Прогулка по комнате, и потом порыв: зарегистрировать, отметить навсегда все вокруг: пляшущие мысли, состояние просветления, остановку, имя, все, чем можно отметить, пометить даже этот миг. Это набрасывается у окна масса листков. <…> Сквозняк и вдруг все эти белые приметы «одиночества в экстазе» летят за окно. (Письмо к Фрейденберг 28.07.1910)
Этот встречный вектор самоконтроля, как бы устремляющийся навстречу потоку безудержных импровизационных «случайностей», заявляет о себе рано — задолго до провозглашения «неслыханной простоты» как редуктивного принципа. Как кажется, он является в тот самый момент, когда Пастернак выходит из своих «годов учения» и обращается к художественному творчеству. В начале пути эта тенденция к рефлексирующей редукции почти незаметна в хаосе напряженной погони за действительностью; но постепенно она все более выступает на передний план, оттесняя безудержную непосредственность глубоко под поверхность стиха, позволяя ей заявлять о себе лишь в «далеком отголоске». Однако и в раннем творчестве эта позиция присутствует. Она настоятельно заявляет о себе в уничижительных самооценках, в разнообразии которых Пастернак проявляет немалую изобретательность. В его высказываниях о собственном творчестве то и дело попадаются такие определения, как «хлам», «мусор», «сор», «опилки и высевки».
Всего через полгода после драматического лета 1912 года, когда, внутренне порвав с философией, Пастернак впервые всецело отдался «стихописанию», он в письме к С. Н. Дурылину назовет результаты этого творческого порыва «марбургским хламом»[124]
. В следующем, 1913 году, обдумывая теоретическую книгу, которая продолжила бы доклад «Символизм и бессмертие», Пастернак пишет С. П. Боброву:Все-таки я кое за что брался, теоретическое и нетеоретическое. Но все это, написанное или только намеченное, нисколько не любо мне. И я слишком быстро настраиваюсь на враждебный лад относительно этой дряни[125]
.Надписывая в 1924 году «Темы и вариации» для Марины Цветаевой, Пастернак определяет свою поэтическую книгу как дань «поклонника ее дара, отважившегося издать эти высевки и опилки, и теперь кающегося»[126]
. (Надпись намекала на то обстоятельство, что в состав этой книги вошли многие стихи, «отсеянные» из предыдущей, «Сестра моя жизнь».)Это отношение сохраняется и в дальнейшем, отнюдь не ограничиваясь ранним периодом. Так, в 1935 г. Пастернак пишет О. М. Фрейденберг по поводу недавно вышедшей книги переводов грузинских поэтов:
Я не помню, посылал ли я вам своих грузин или нет. Там половина — чепуха ужасная. И жалко, что крупицы достойного отяжелены стольким мусором (письмо 14.01.1936).

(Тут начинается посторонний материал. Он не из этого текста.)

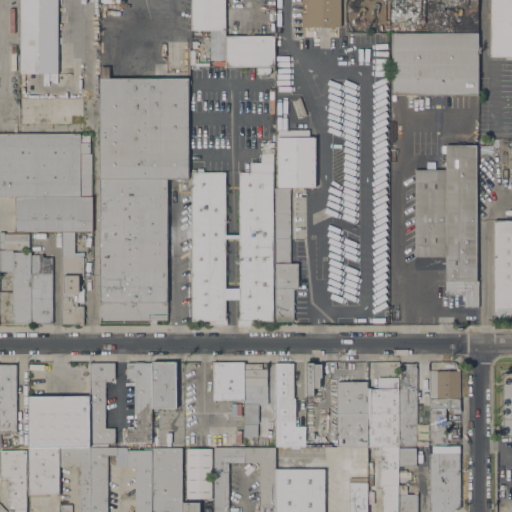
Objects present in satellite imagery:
building: (319, 13)
building: (321, 13)
building: (206, 15)
building: (208, 16)
building: (500, 27)
building: (501, 28)
building: (37, 36)
building: (39, 36)
building: (249, 50)
building: (250, 50)
road: (1, 56)
building: (433, 63)
building: (434, 64)
building: (263, 70)
building: (297, 107)
building: (293, 133)
road: (367, 147)
building: (295, 158)
building: (296, 162)
road: (92, 171)
building: (47, 180)
road: (323, 183)
building: (137, 190)
building: (138, 191)
building: (51, 196)
building: (449, 218)
building: (450, 219)
building: (14, 241)
building: (233, 246)
building: (241, 247)
building: (283, 258)
road: (483, 260)
road: (177, 262)
building: (502, 269)
building: (503, 270)
building: (27, 279)
building: (71, 281)
building: (17, 282)
building: (41, 289)
road: (318, 326)
road: (256, 343)
building: (312, 377)
building: (229, 381)
road: (119, 383)
road: (202, 383)
building: (241, 388)
building: (254, 390)
road: (20, 391)
building: (149, 394)
building: (7, 397)
building: (8, 397)
building: (441, 401)
building: (442, 401)
building: (140, 403)
building: (507, 404)
building: (408, 407)
building: (285, 408)
building: (286, 409)
building: (507, 409)
building: (352, 414)
building: (380, 424)
road: (481, 427)
building: (251, 430)
building: (385, 437)
building: (0, 440)
building: (73, 442)
building: (445, 449)
building: (158, 451)
building: (90, 454)
road: (337, 456)
building: (407, 457)
building: (198, 473)
building: (199, 473)
building: (244, 475)
building: (405, 476)
building: (14, 477)
building: (443, 478)
building: (269, 481)
building: (444, 482)
building: (300, 489)
road: (118, 491)
road: (243, 491)
building: (356, 496)
building: (358, 497)
building: (407, 500)
building: (64, 507)
building: (191, 507)
building: (66, 508)
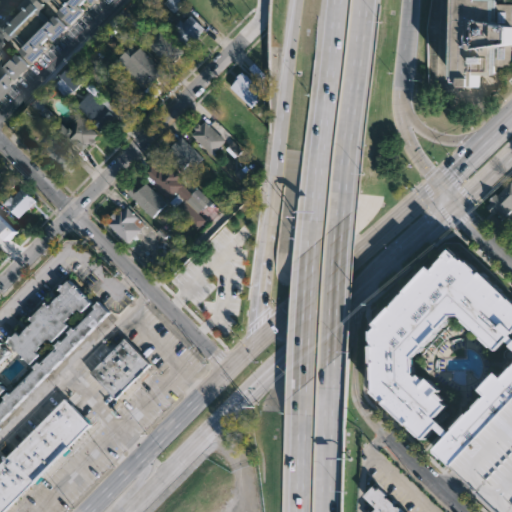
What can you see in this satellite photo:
road: (2, 2)
building: (71, 8)
building: (71, 8)
road: (259, 11)
building: (33, 27)
building: (189, 29)
building: (33, 30)
building: (190, 31)
building: (482, 37)
building: (483, 41)
building: (162, 43)
building: (163, 48)
road: (290, 50)
road: (59, 59)
building: (10, 65)
building: (139, 66)
building: (10, 67)
building: (70, 80)
building: (134, 80)
building: (247, 90)
building: (247, 90)
road: (400, 97)
road: (163, 98)
building: (98, 108)
road: (350, 111)
road: (493, 111)
building: (102, 113)
road: (322, 123)
road: (503, 124)
building: (79, 132)
building: (79, 134)
building: (207, 136)
building: (207, 138)
road: (444, 138)
road: (466, 139)
building: (54, 151)
building: (183, 152)
road: (128, 153)
road: (144, 154)
building: (184, 156)
building: (56, 157)
road: (445, 157)
road: (466, 159)
road: (427, 172)
road: (52, 175)
building: (5, 178)
road: (483, 178)
road: (275, 179)
building: (167, 181)
road: (26, 184)
road: (456, 184)
traffic signals: (439, 185)
road: (71, 194)
building: (180, 194)
building: (147, 199)
building: (148, 199)
building: (503, 201)
building: (21, 202)
building: (21, 203)
road: (63, 203)
road: (80, 203)
building: (503, 203)
road: (436, 204)
traffic signals: (454, 205)
road: (473, 208)
road: (54, 211)
road: (406, 211)
road: (462, 217)
building: (511, 222)
building: (5, 225)
building: (125, 225)
building: (126, 225)
road: (71, 226)
road: (71, 228)
road: (472, 228)
road: (422, 231)
road: (60, 234)
road: (26, 238)
road: (196, 241)
road: (348, 245)
road: (65, 249)
road: (114, 254)
road: (483, 257)
road: (406, 268)
road: (374, 272)
road: (157, 280)
road: (127, 281)
road: (322, 282)
road: (166, 289)
road: (332, 292)
road: (260, 295)
road: (176, 299)
road: (354, 311)
road: (190, 313)
road: (325, 313)
road: (304, 316)
building: (50, 320)
road: (259, 322)
building: (50, 323)
road: (169, 325)
road: (204, 326)
traffic signals: (272, 328)
road: (106, 329)
road: (283, 334)
road: (217, 339)
traffic signals: (295, 341)
road: (234, 344)
road: (250, 349)
building: (449, 353)
building: (448, 354)
road: (216, 358)
building: (52, 359)
road: (296, 362)
road: (353, 366)
building: (118, 368)
building: (121, 369)
road: (204, 372)
road: (218, 381)
road: (191, 386)
building: (2, 389)
building: (2, 390)
road: (371, 403)
road: (134, 411)
road: (161, 415)
road: (230, 425)
road: (209, 426)
road: (325, 436)
road: (376, 441)
road: (133, 444)
road: (298, 448)
building: (39, 451)
road: (147, 452)
building: (40, 453)
parking garage: (491, 463)
building: (491, 463)
road: (75, 470)
building: (501, 470)
road: (424, 472)
road: (178, 476)
road: (412, 476)
road: (96, 481)
road: (453, 482)
road: (135, 483)
road: (455, 485)
building: (381, 501)
building: (384, 501)
road: (474, 502)
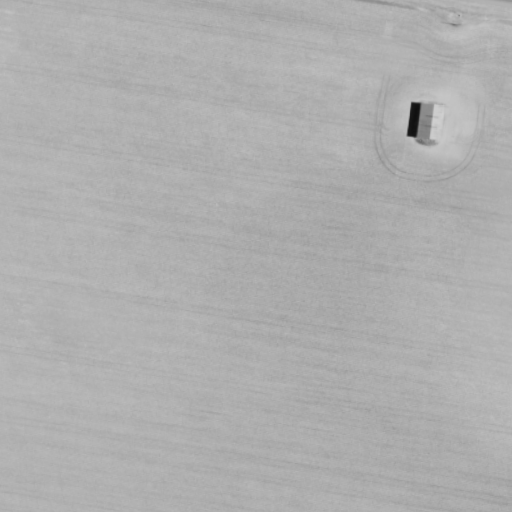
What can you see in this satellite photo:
building: (429, 121)
crop: (255, 255)
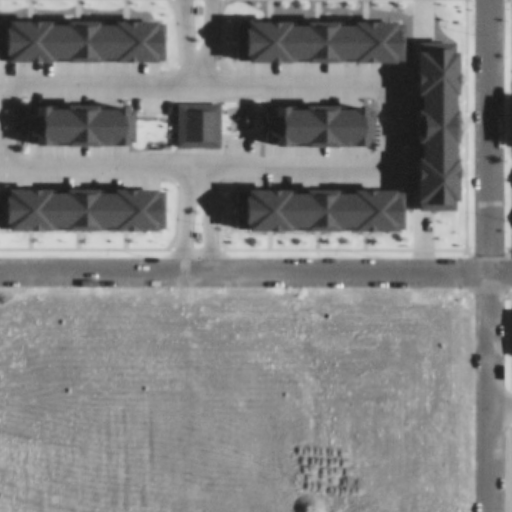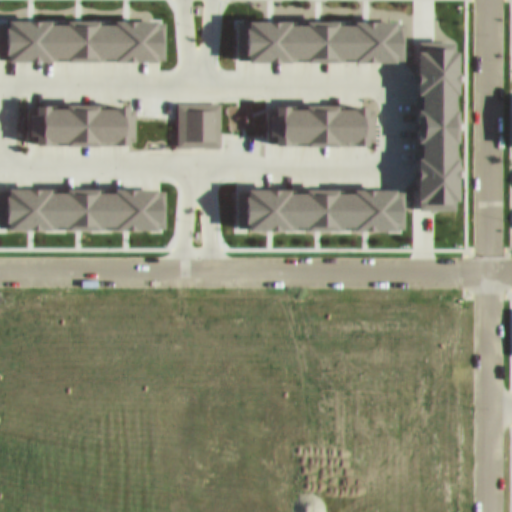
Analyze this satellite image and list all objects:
road: (186, 32)
road: (206, 32)
road: (196, 70)
road: (388, 164)
road: (195, 172)
road: (209, 225)
road: (183, 226)
road: (489, 256)
road: (256, 269)
road: (499, 401)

И наконец, уже в 1945 году, в другом письме к Фрейденберг, в ответ на ее тревогу по поводу развернувшейся критической кампании, Пастернак с легкостью и даже как бы с охотой присоединяется к «скандалу» как к поводу для критической переоценки всего своего прошлого:
Теперь, когда это недоразуменье насчет меня и скандал так укореняются, мне действительно хочется стать человеком. Я глупейшим образом надеюсь исправить и оправдать все эти недомолвки и недоделки. Мне в первый раз в жизни хочется написать что-то взаправду настоящее. (23.12.1945)
С той же легкостью назовет он десять лет спустя свои прошлые работы («до 1940 года») «порочными и несовершенными», позаимствовав для их осуждения лексикон заушательской официозной критики с такой же естественностью, с какой идиоматические сгустки советской идеологии и советского быта находили свое место в его поэтическом стиле, начиная с «Второго рождения».